The only safe way to do it would be to cross grain the inlay it's self in those sections as well. That way, the inlay will move with the top. 
If you run it against the grain of the top a few things could happen. It could crack….it could work loose….the miters (if you use miters in the corners) could open up….or, all the above….or, nothing at all. Ive done it on a few different occasions and unless it's a short run, maybe 8 to 10 inches max, you'll run into problems IME.


----------



## JuniorJoiner (Dec 24, 2008)

inlay in a solid wood top is usually a bad idea. even if the top was ripped, jointed and glued back together in the same orientation, it would be better, as some of the stress is relieved.
I don't think I have ever seen an antique with inlay in a solid wood top, always veneer.

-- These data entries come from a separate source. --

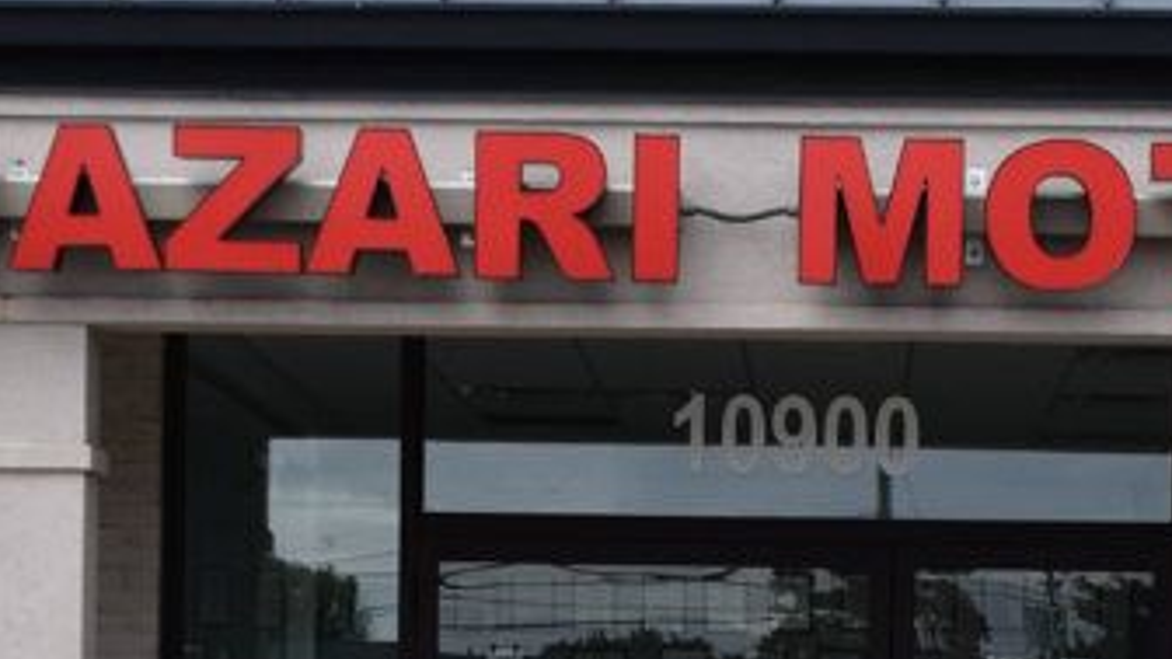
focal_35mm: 149
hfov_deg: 14.4
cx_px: 774
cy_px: 1011
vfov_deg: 8.0
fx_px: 4618
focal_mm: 31
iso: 400
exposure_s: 1/400
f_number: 11
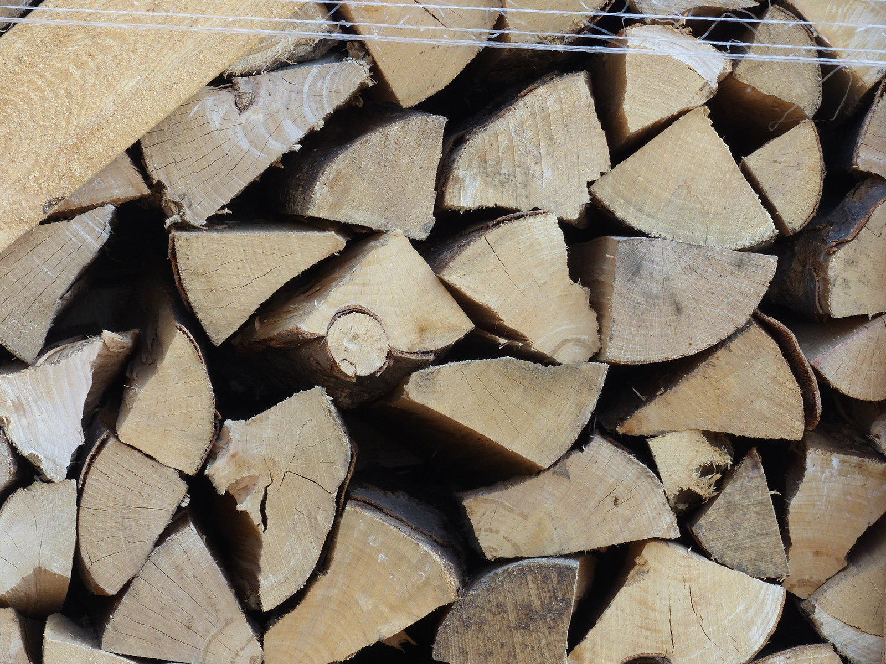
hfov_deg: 6.5
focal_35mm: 303
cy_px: 332
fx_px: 7755
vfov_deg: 4.9
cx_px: 443
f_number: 4
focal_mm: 54.5
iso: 100
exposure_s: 1/160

If you can make "home-made" veneer, why not do a veneered top. it is actually quite satisfying to have made the lumbercore material and crossbanded it yourself. you know it is flat and never going to move. which gives you many more options for veneer decoration.


----------



## Tony_S (Dec 16, 2009)

Ok…

In my original post I kind of opted for the 'better safe than sorry' answer.
There is a way it can be done RELATIVELY safely with a solid top….lots of work though. I do a fair amount of inlay work in stair treads, landing etc. We try to stay away from 'cross grain' inlays, but inevitably…you get customers who won't take no for an answer….and have more money than they know what to do with.

Check out my blog….
http://lumberjocks.com/Tony_S/blog/14293

There are a couple of inlays that travel across the grain in the landing, and in the first tread of the stair. The tread and landing are both 1 1/2" thick Santos Mahogany. BUT….the 1 1/2" is composed of two 3/4" layers EPOXIED with the grain of each layer running perpendicular to the other. The inlay itself is a full 3/8" thick (Curly Maple), and it's EPOXIED in as well. Ive done it this way for quite a few years and never had issues yet.

Here's another example….

This inlay…there was actually two of them in the house…was done to hide another company's shoddy work. They were glued up in the shop in one massive piece 3/4" thick…but again, in two layers 3/8" thick, all grain running perpendicular….and again, with Epoxy only.

http://i720.photobucket.com/albums/ww202/Tony_S_photos/Franks009.jpg

http://i720.photobucket.com/albums/ww202/Tony_S_photos/Franks010.jpg

http://i720.photobucket.com/albums/ww202/Tony_S_photos/Franks011.jpg

So…never say never, but understand it's a WHOLE lot of work just for a simple inlay.

I also agree with Junior….Veneer IS better (easier) but unfortunately Veneer doesn't work very well on surfaces you walk on…


----------



## Walnut_Weasel (Jul 30, 2009)

Wow! Nice work Tony!

Thanks for the suggestions. I ran across an article last night that suggested breaking up the inlay into smaller segments to minimize the movement of each piece of the inlay. I was thinking I could divide the strip in half and put a small design of some sort in between to reduce the strips to less than 10" each.


----------